Family groups ‘ruthless’ in Southeast Asia

GPs must be wary of competing and partnering with the region’s powerful family groups.

Family groups continue to control Southeast Asia’s economies making them impossible for private equity to ignore, according to a panel of Southeast Asia experts at the HKVCA 4th Asia Private Equity Forum in Hong Kong this week.

“Family conglomerates still dominate the scene in Southeast Asia, especially in Indonesia,” Sandiaga Uno, president director at Indonesia-focused private equity firm Saratoga, said.

“They can be your partner or your competitor. In Southeast Asia it is all about relationships and you have to have good relationships with these families – the top 20 are very strong, very cash rich, they have learnt from the [previous] Asian financial crisis and don’t want to let it happen again.”

One of the unique challenges of investing in Southeast Asia is dealing with family conglomerates that own large portions of each individual country’s economy.

The key difficulty for private equity is facing competition from these groups, who are extremely liquid and prepared to pay high prices.

“If there is an asset available, some of these families actually can be very aggressive,” Uno said.

Fellow panelist Rodney Muse, co-founder and managing partner at Navis Capital Partners, added, “They are ruthless competitors, they know what their strengths are and use them wisely.”

Aside from their unrivalled connections in their respective markets, family groups also often have the advantage of being able to pay the highest price.

For example, while a GP might be willing to pay 6x EBITDA for a business, family conglomerates are known to have come in at 40x EBITDA, according to Karam Butalia, executive chairman at KV Asia Capital. “At some point you just say – ‘It’s yours’”, he commented.

However, family groups can be a great partner for private equity firms to work with and they are increasingly looking for operational expertise to help grow their businesses.

CVC Capital Partners famously teamed with Indonesian family conglomerate the Lippo Group to invest in the country. Lippo owns department store Matahari, from which CVC had a partial exit in March last year gaining a 7-8x EBITDA, Private Equity International reported earlier.

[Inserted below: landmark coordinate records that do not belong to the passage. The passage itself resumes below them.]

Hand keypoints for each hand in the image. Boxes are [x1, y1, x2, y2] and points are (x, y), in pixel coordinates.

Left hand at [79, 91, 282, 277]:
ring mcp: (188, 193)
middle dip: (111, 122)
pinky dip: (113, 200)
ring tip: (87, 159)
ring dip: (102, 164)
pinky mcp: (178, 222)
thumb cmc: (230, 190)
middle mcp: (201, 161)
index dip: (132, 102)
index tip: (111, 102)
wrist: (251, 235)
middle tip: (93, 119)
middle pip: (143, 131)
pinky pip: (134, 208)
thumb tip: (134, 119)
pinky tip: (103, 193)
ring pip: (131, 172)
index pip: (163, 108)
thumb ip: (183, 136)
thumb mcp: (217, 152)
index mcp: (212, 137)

Brian Hong, senior managing director at CVC who was speaking on the panel, said that the firm has found its relationships with family groups to be an ideal fit as long as you agree on the same goals. While the conglomerate is likely to bring a longer-term view, private equity brings a sense of urgency that can help a business grow or improve.

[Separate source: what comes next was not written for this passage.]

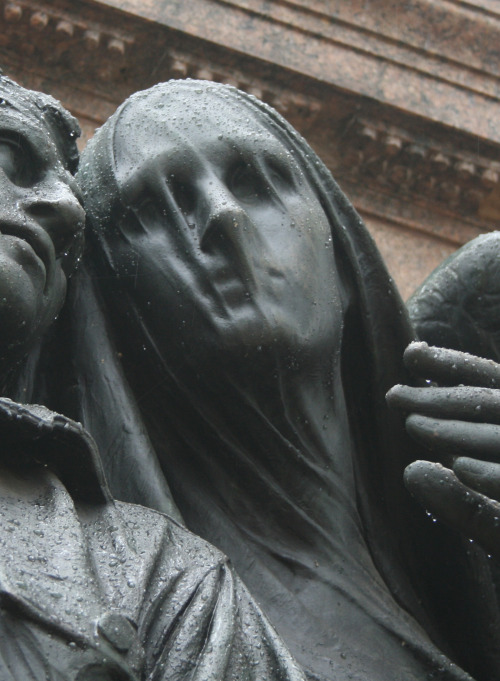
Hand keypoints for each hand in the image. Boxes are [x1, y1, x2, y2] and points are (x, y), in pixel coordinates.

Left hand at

“Our strategy in Southeast Asia revolves around partnering with local families. The [main] reason is that they actually own the best assets,” Hong explained, emphasising that “we don’t with a family until we’ve spent many, many months getting to know them, understanding their interests, getting to know their friends and family.”

However, others warn that families can be ruthless partners as well.

Navis' Muse said, “As partners, they don’t like to give control. Even if they say they’re prepared to do it, deep down it is not natural to them. So recognise to the extent they say they are willing to give up control, they’re probably not telling you something.”

“Quite often the family conglomerate will seek to buy back the business from you and at that point they may try and cap your returns [while] having a lot of very shrewd ways of making sure you can’t sell the business to anyone but them.”